Je viens de lire, avec intérêt, le n°46 d’Agriculture & Environnement.

questions/réponses 16 | 04 | 2007

Nicolino, DDT et le climat

Bien qu’ingénieur agronome, j’ai travaillé toute ma vie active dans la santé publique, comme coopérant français en matière d’épidémiologie et de contrôle des maladies à vecteurs, puis à l’OMS dans ce même domaine et après comme sous-directeur général.

J’ai lu la semaine dernière le brûlot Nicolino-Veillerette qui contient fort peu de données originales, et beaucoup d’erreurs - dues soit à l’incompétence des auteurs, soit à des mensonges délibérés. J’ai largement utilisé le DDT, et ai contribué à évaluer sur le terrain de nombreux pesticides à vocation de santé publique. J’ai été, pendant des années, sur le tableau OMS d’experts des pesticides, puis je suis devenu le secrétaire du comité OMS correspondant et ai eu, à ce titre, à coopérer étroitement avec la FAO. Je suis ainsi bien placé pour confirmer que la thèse du complot des auteurs précités n’a aucune base.

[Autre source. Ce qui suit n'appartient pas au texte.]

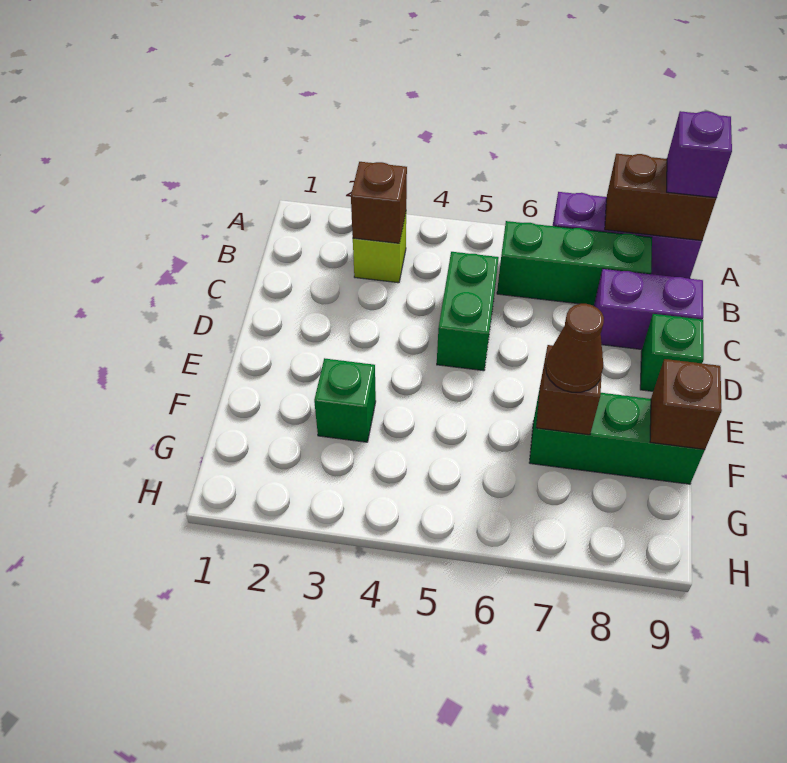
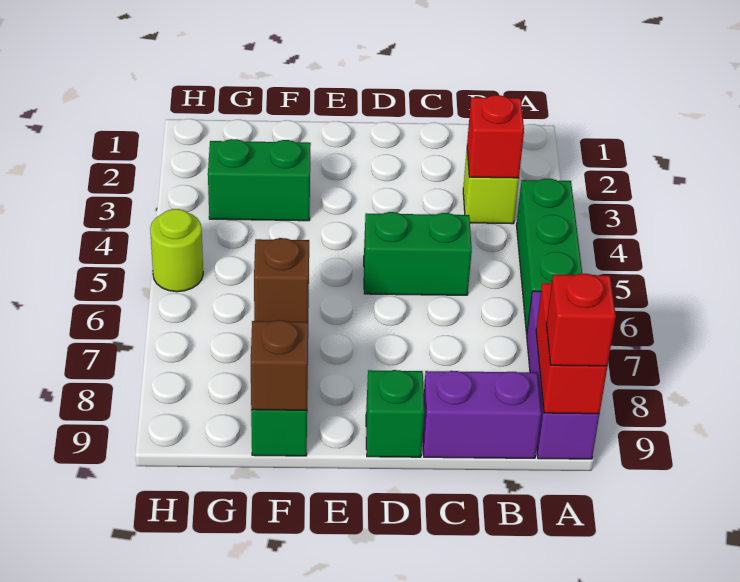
brown brick A8:A9 level 2 -> red brick A8:A9 level 2
purple brick A9 level 3 -> red brick A9 level 3
brown brick B3 level 2 -> red brick B3 level 2
green brick B6:B8 level 1 -> green brick A4:A6 level 1
purple brick C8:C9 level 1 -> purple brick B9:C9 level 1
green brick F3 level 1 -> green brick F3:G3 level 1
brown cone F7 level 3 -> none
none -> lime round brick H5 level 1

En revanche, vous ne devriez pas sous-estimer la dérive climatique. Elle risque d’influencer la probabilité de survie de l’espèce humaine. Vous ne devriez pas non plus négliger la nécessité d’une certaine décroissance, notre Terre ne permettant pas à chacun de vivre comme la publicité le suggère.

J. HAMON

REPONSE D’A&E

Contrairement à ce que laissent généralement entendre la plupart des médias, il n’y a pas de consensus scientifique sur le lien entre le changement climatique et l’activité de l’homme, pour la simple raison que la science du climat est d’une complexité extrême. En France par exemple, le climatologue Marcel Leroux explique les modifications climatiques que l’on observe grâce aux échanges méridiens. Il a rédigé un résumé de sa théorie, qui a été distribué lors du séminaire de travail de l’Académie des Science sur l’évolution du climat le 5 mars dernier.

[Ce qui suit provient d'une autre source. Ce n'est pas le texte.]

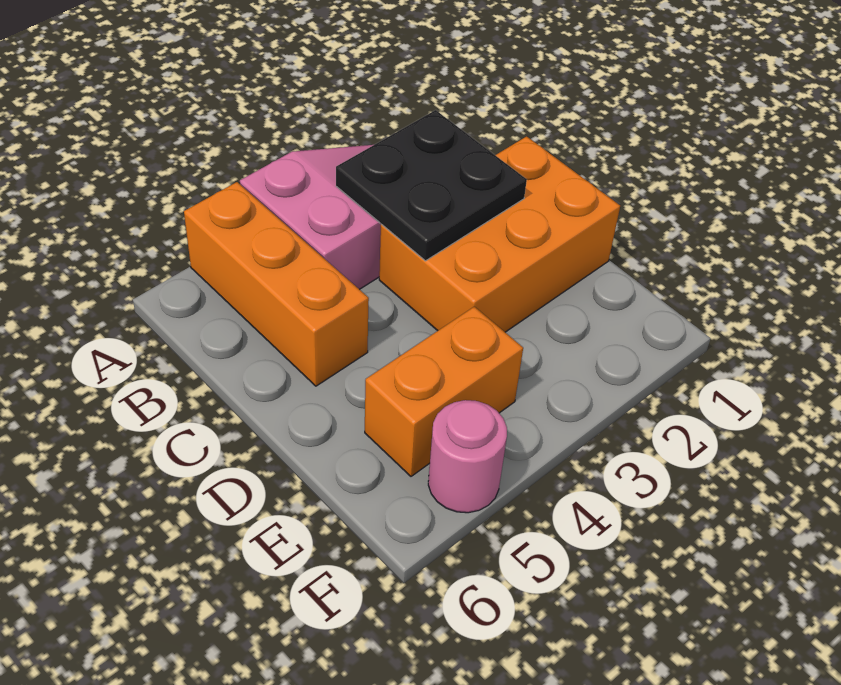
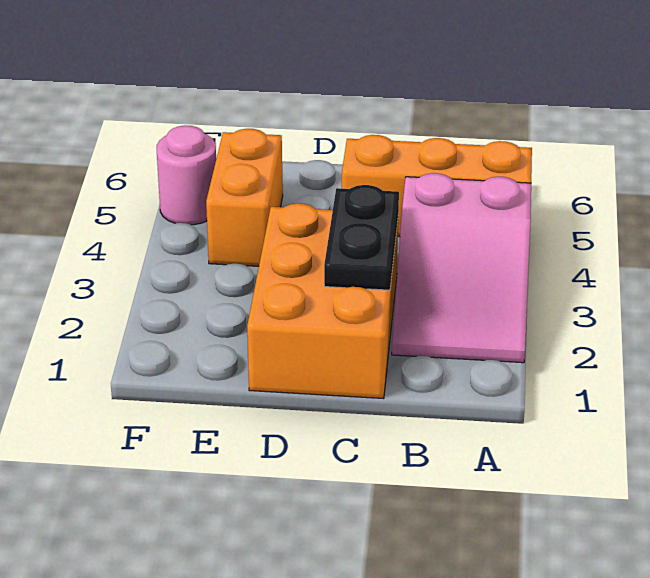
black plate B2:C3 level 2 -> black plate C2:C3 level 2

Il est d’ailleurs naturel que de nombreux scientifiques émettent différentes hypothèses sur ce sujet. Ce qui est moins normal en revanche, c’est la diabolisation dont ils font l’objet. Or, beaucoup d’intérêts très divergents utilisent le climat à des fins qui ne sont que politiques. C’est le cas des mouvements environnementalistes, qui voient effectivement là une manière de pouvoir imposer leur modèle basé sur la décroissance, mais aussi de l’industrie du nucléaire, qui pense pouvoir ainsi obtenir le soutien de la population pour relancer cette technologie. Cette instrumentalisation ouvre la voie à toutes les dérives simplistes et les manipulations d’opinion. C’est précisément ce qu’Agriculture & Environnement met en évidence à travers ses articles.